What is needed is an exact copy of the records below, minus any pictures.

-=-=-

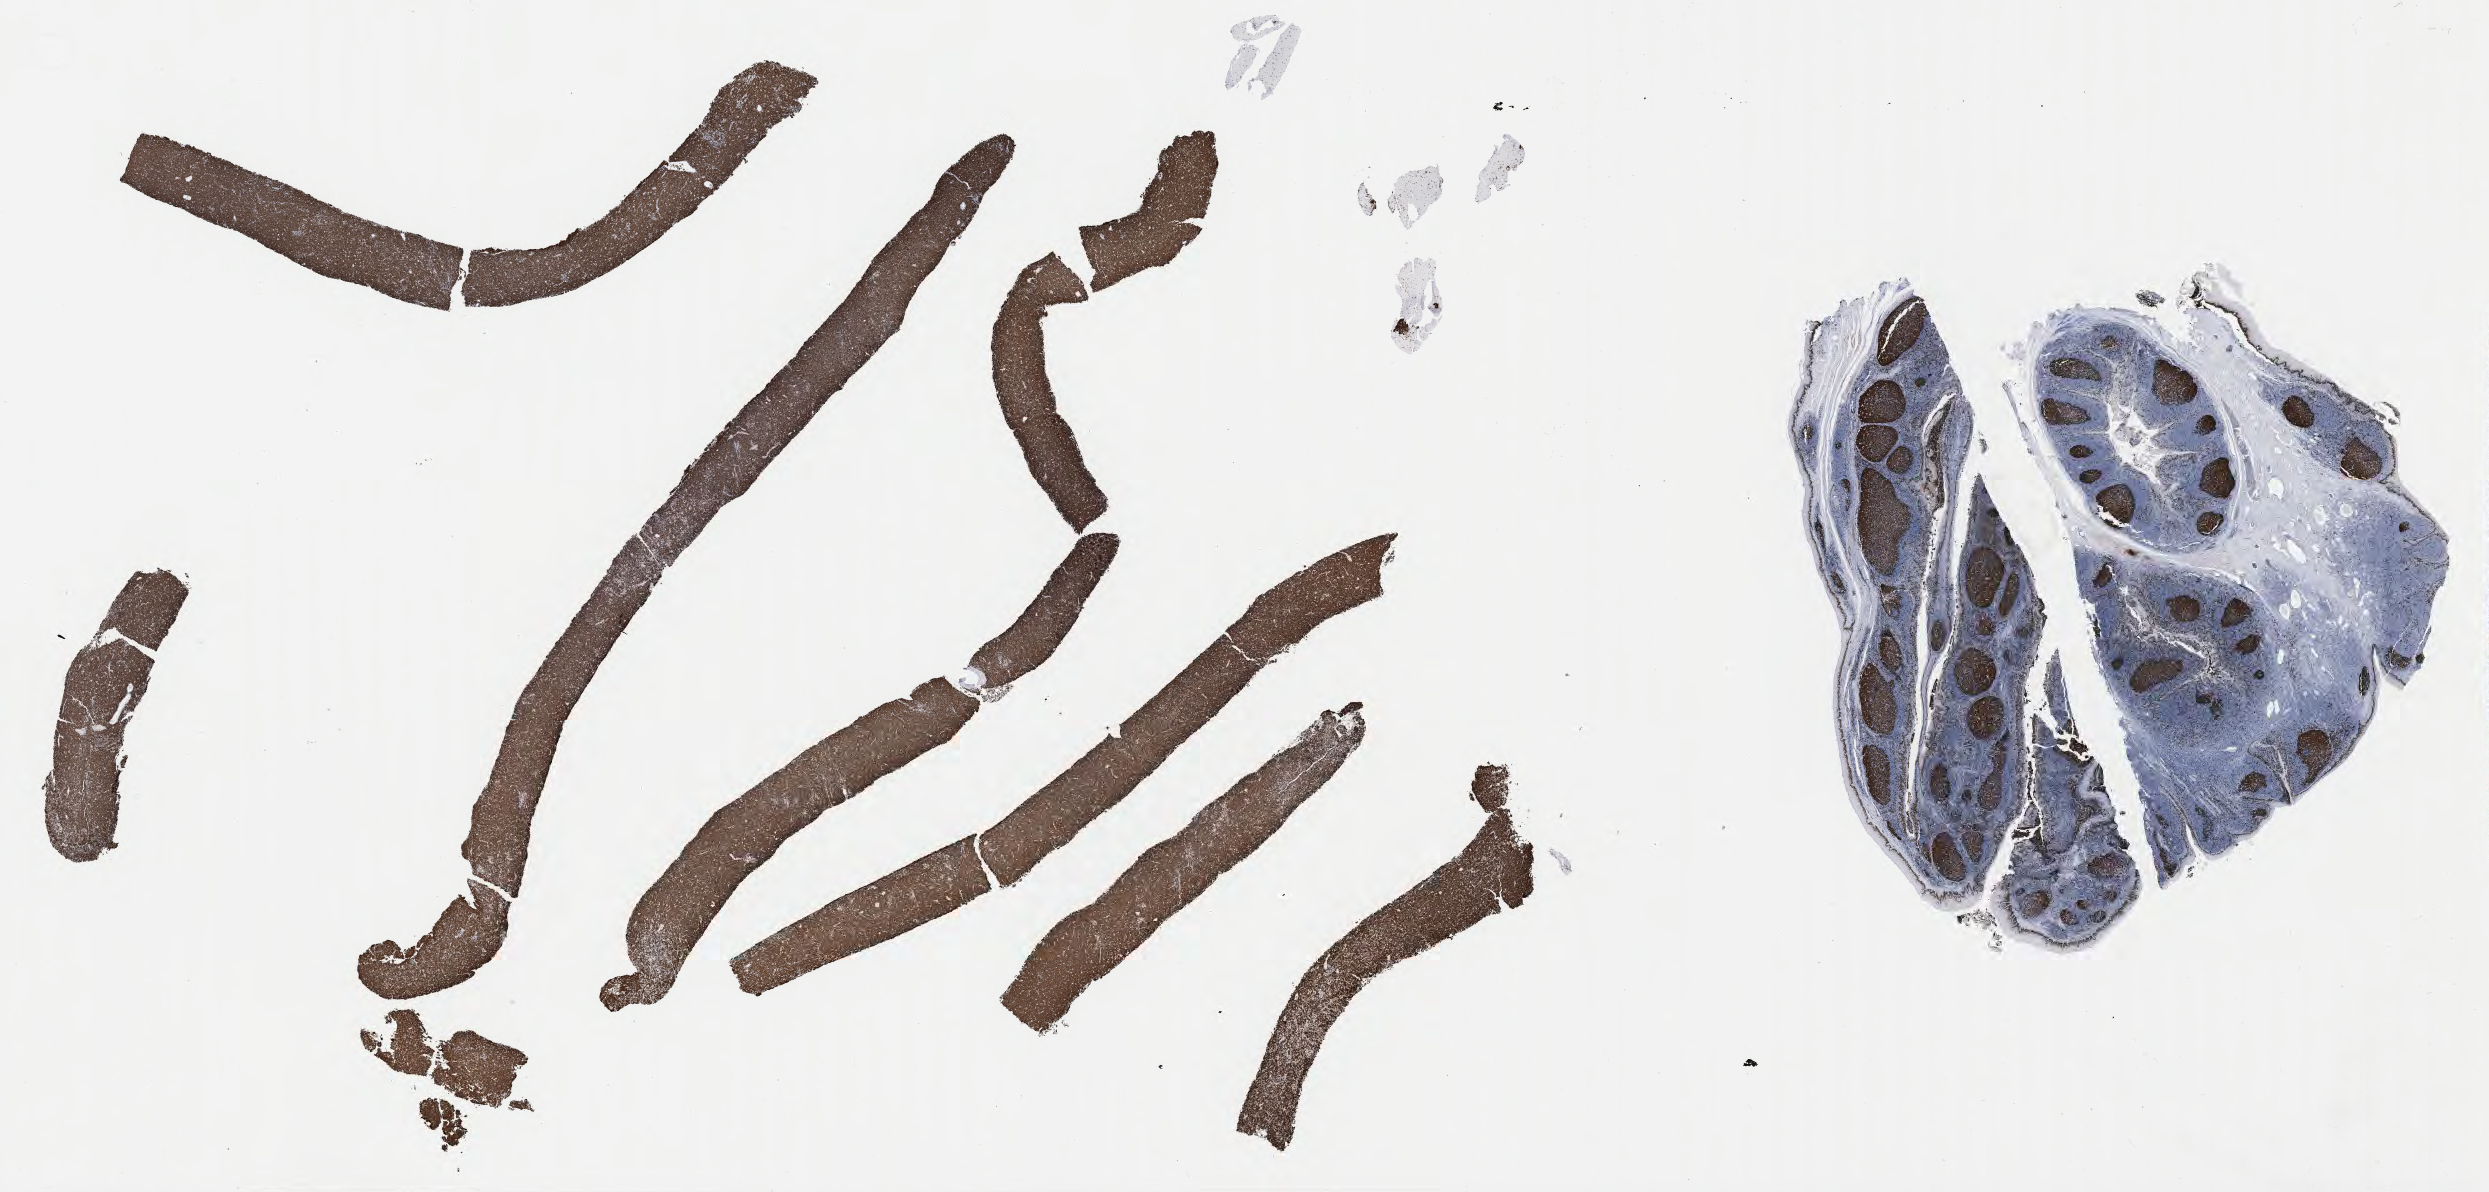
Whole-slide image, immunohistochemical stain for Ki-67 — a low-resolution overview of the entire scanned area, about 40.3 x 19.3 mm; specimen: tumor tissue. Patient: male, 29 years old.
* diagnosis: Burkitt lymphoma, NOS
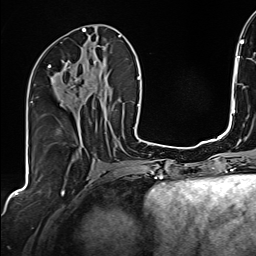
Breast MRI (dynamic contrast-enhanced), one axial slice. Slice 74 of 160 in the series (ordered by position). Cropped to one breast. Dynamic contrast-enhanced series, time point 2 of 6 at this slice position (early post-contrast). 1.5 T. TE 2.4 ms, TR 5.2 ms. 1 mm slice thickness. 256 × 256 image matrix, field of view 207 × 207 mm. Female patient.
Outlined on this slice (semi-automatic segmentation, software-assisted and operator-edited):
- enhancing-tissue mask used for the functional tumour volume (all voxels passing the contrast-enhancement thresholds inside the analysis volume; usually the tumour): bounding box <48,60,107,104> (left, top, right, bottom; pixels)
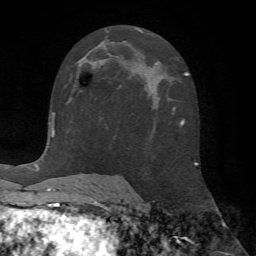
Breast MRI (dynamic contrast-enhanced), one axial slice. Slice 33 of 72 in the series (ordered by position). Cropped to one breast. Dynamic contrast-enhanced series, time point 2 of 7 at this slice position (early post-contrast). 1.5 T. TE 4.2 ms, TR 8.7 ms. 2.2 mm slice thickness. 256 × 256 image matrix, field of view 180 × 180 mm. Female patient.
Structures marked on this image (semi-automatic segmentation, software-assisted and operator-edited):
- enhancing-tissue mask used for the functional tumour volume (all voxels passing the contrast-enhancement thresholds inside the analysis volume; usually the tumour): box from (x=75, y=63) to (x=95, y=88) px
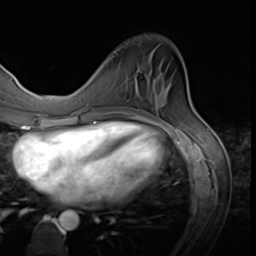
Breast MRI (dynamic contrast-enhanced), one axial slice. Slice 19 of 64 in the series (ordered by position). Cropped to one breast. Dynamic contrast-enhanced series, time point 2 of 9 at this slice position (early post-contrast). 3 T. TE 1.5 ms, TR 4.7 ms. 2.5 mm slice thickness. 256 × 256 image matrix. Female patient.
Structures marked on this image (semi-automatically segmented with operator editing):
- enhancing-tissue mask used for the functional tumour volume (all voxels passing the contrast-enhancement thresholds inside the analysis volume; usually the tumour): bounding box <135,76,137,79> (left, top, right, bottom; pixels)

-=-=-

**RESULT**
Whole-slide image, immunohistochemical stain for Ki-67 — a low-resolution overview of the entire scanned area, about 40.3 x 19.3 mm; specimen: tumor tissue. Patient: male, 29 years old.
* diagnosis: Burkitt lymphoma, NOS
Breast MRI (dynamic contrast-enhanced), one axial slice. Slice 74 of 160 in the series (ordered by position). Cropped to one breast. Dynamic contrast-enhanced series, time point 2 of 6 at this slice position (early post-contrast). 1.5 T. TE 2.4 ms, TR 5.2 ms. 1 mm slice thickness. 256 × 256 image matrix, field of view 207 × 207 mm. Female patient.
Outlined on this slice (semi-automatic segmentation, software-assisted and operator-edited):
- enhancing-tissue mask used for the functional tumour volume (all voxels passing the contrast-enhancement thresholds inside the analysis volume; usually the tumour): bounding box <48,60,107,104> (left, top, right, bottom; pixels)
Breast MRI (dynamic contrast-enhanced), one axial slice. Slice 33 of 72 in the series (ordered by position). Cropped to one breast. Dynamic contrast-enhanced series, time point 2 of 7 at this slice position (early post-contrast). 1.5 T. TE 4.2 ms, TR 8.7 ms. 2.2 mm slice thickness. 256 × 256 image matrix, field of view 180 × 180 mm. Female patient.
Structures marked on this image (semi-automatic segmentation, software-assisted and operator-edited):
- enhancing-tissue mask used for the functional tumour volume (all voxels passing the contrast-enhancement thresholds inside the analysis volume; usually the tumour): box from (x=75, y=63) to (x=95, y=88) px
Breast MRI (dynamic contrast-enhanced), one axial slice. Slice 19 of 64 in the series (ordered by position). Cropped to one breast. Dynamic contrast-enhanced series, time point 2 of 9 at this slice position (early post-contrast). 3 T. TE 1.5 ms, TR 4.7 ms. 2.5 mm slice thickness. 256 × 256 image matrix. Female patient.
Structures marked on this image (semi-automatically segmented with operator editing):
- enhancing-tissue mask used for the functional tumour volume (all voxels passing the contrast-enhancement thresholds inside the analysis volume; usually the tumour): bounding box <135,76,137,79> (left, top, right, bottom; pixels)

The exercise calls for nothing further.